Feathers black as midnight spilled from its shoulders, edged with subtle blue hues, draping it like a living cloak. Broad shoulders bore cruel, spiked pauldrons embedded with glowing red gems that pulsed faintly, as though alive. Its long, clawed hands rested calmly on the armrest, talons sharp enough to rend steel. Behind it hovered a jagged halo of ethereal energy, its purple glow fractured and shifting like a broken moon.
The throne itself was forged from twisted iron and dark stone, its form echoing the monstrous statues along the walls, barbed edges, writhing shapes, crowned with a jagged crest that seemed to hum with raw power.

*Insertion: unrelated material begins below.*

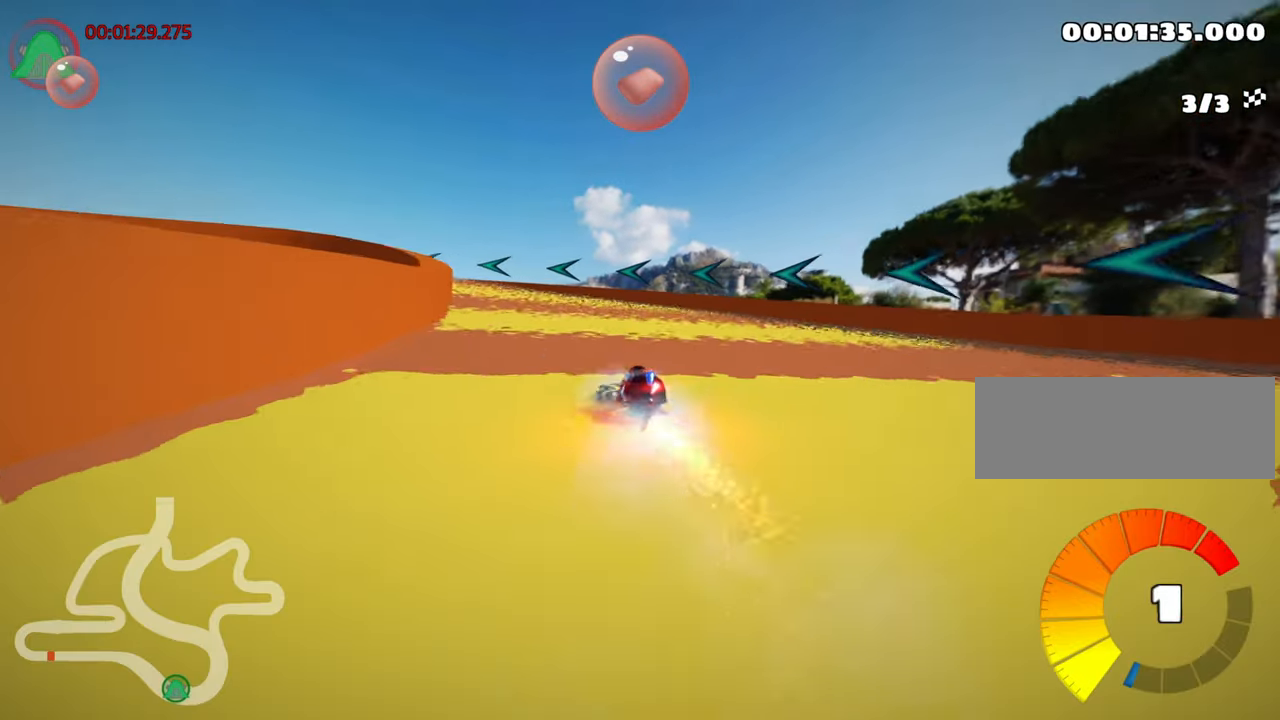
{"keys": ["skid", "up"], "events": [[500, "left", "up"]]}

The figure did not move, yet the weight of its presence was suffocating. Stephan swallowed hard. Yennefer’s fingers twitched toward her magic. Anna Mary’s breath hitched.
Then Stephan noticed something else.
Unlike every other encounter with players or corrupted souls, his system remained silent. No alerts. No quests. Nothing.It was as if the mansion itself had swallowed the connection whole. Here, in this yawning void, his system was dead.

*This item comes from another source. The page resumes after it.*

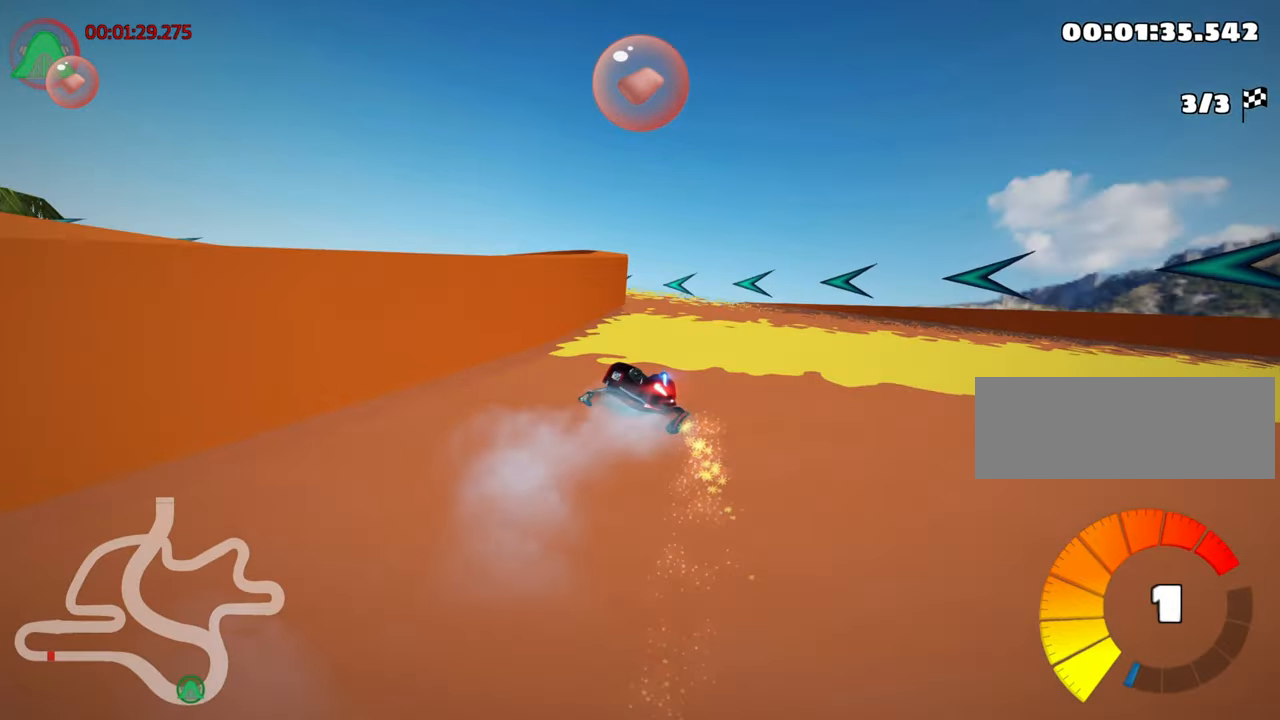
{"keys": ["left", "skid", "up"], "events": [[116, "left", "down"]]}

"What... what is that thing?" Anna Mary whispered.
Yennefer didn’t look away. "I’ve seen something like it before," she said, her tone flat but trembling at the edges. "The thing that dragged me out of the grave. The thing that gave me my second life."
Anna Mary’s eyes widened. "No way... that’s..."

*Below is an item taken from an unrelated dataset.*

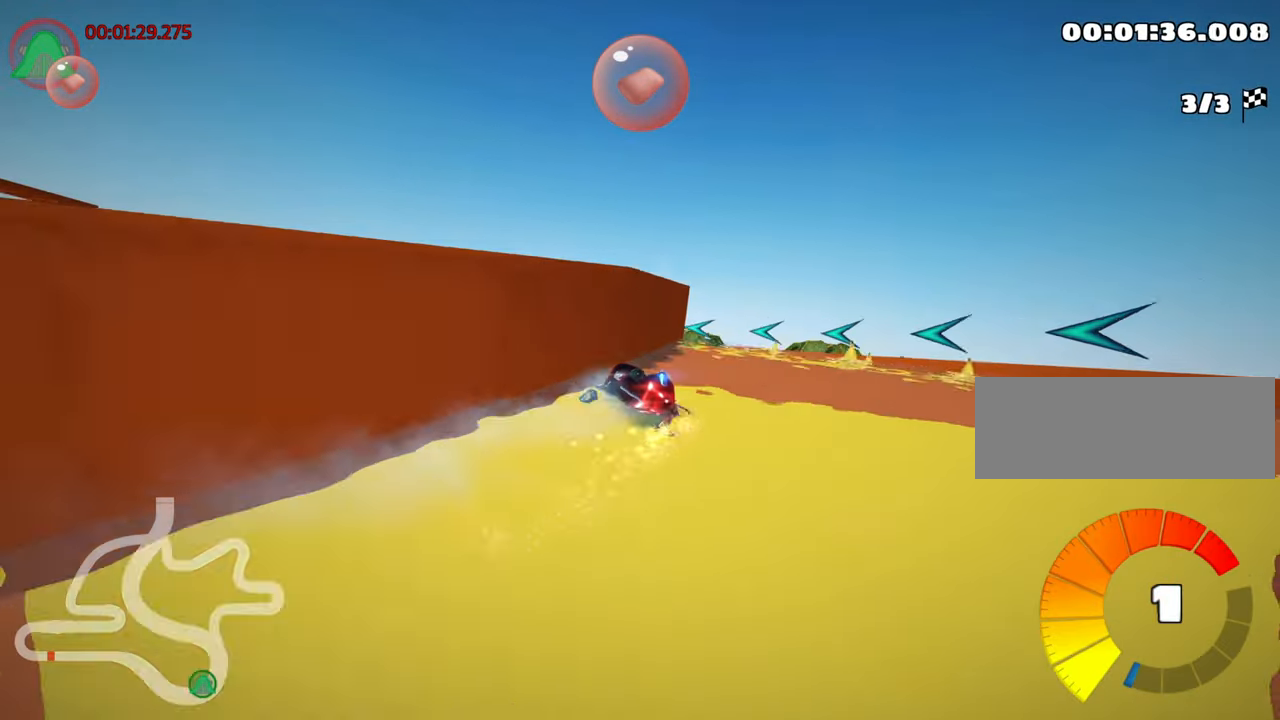
{"keys": ["left", "skid", "up"], "events": []}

"A death god," Stephan finished for her, the words curling into a smile that didn’t reach his eyes.
Then he tilted his head slightly, voice low and edged with a dark amusement. "Well... what do we have here, Lucidas’s uncle?"
They were still staring at the death god on the throne when it spoke.
"Welcome to the Void Mansion," the voice rumbled, deep, resonant, carrying the weight of eons. "Stephan King, vessel of Lucidas the Hollow Architect. Anna Mary, vessel of Sacrus, the Death God of Secrets. Yennefer Brown, vessel of Azrael, the Death God of Vengeance. I have been waiting for you."
The three stood frozen, the oppressive silence pressing in.
Stephan broke it with a scoff. "Who the fuck is you?"
The figure inclined its head slightly, the burning red eyes never leaving his. "I am Noctis Corvath. The unbound Witness. Observation of Fate."
Stephan’s smirk faded, his posture tightening. "And what is a death god like you doing interfering with players?"
"A good question, vessel of Lucidas."
The beaked visage tilted slightly.
"I am not like the ones you serve or oppose. I am what your kind calls an Unbound Death God, one of the rare few who choose no vessel, swear no allegiance, and take no side in the eternal contests. I belong to no house, no war, no game."
His voice never rose, but each word pressed heavier than the last.
"My role is singular... I watch. I bear witness to moments that matter. I record them, not in parchment or stone, but in the deep memory of the dead itself, so they can never be erased. I ensure the balance is not tipped so far that the cosmos unravels. That is all."
A pause.
"I do not judge and I do not act. But when I attend, all know the weight of the moment. Death gods temper their words in my presence. Vessels... often feel their very thoughts measured."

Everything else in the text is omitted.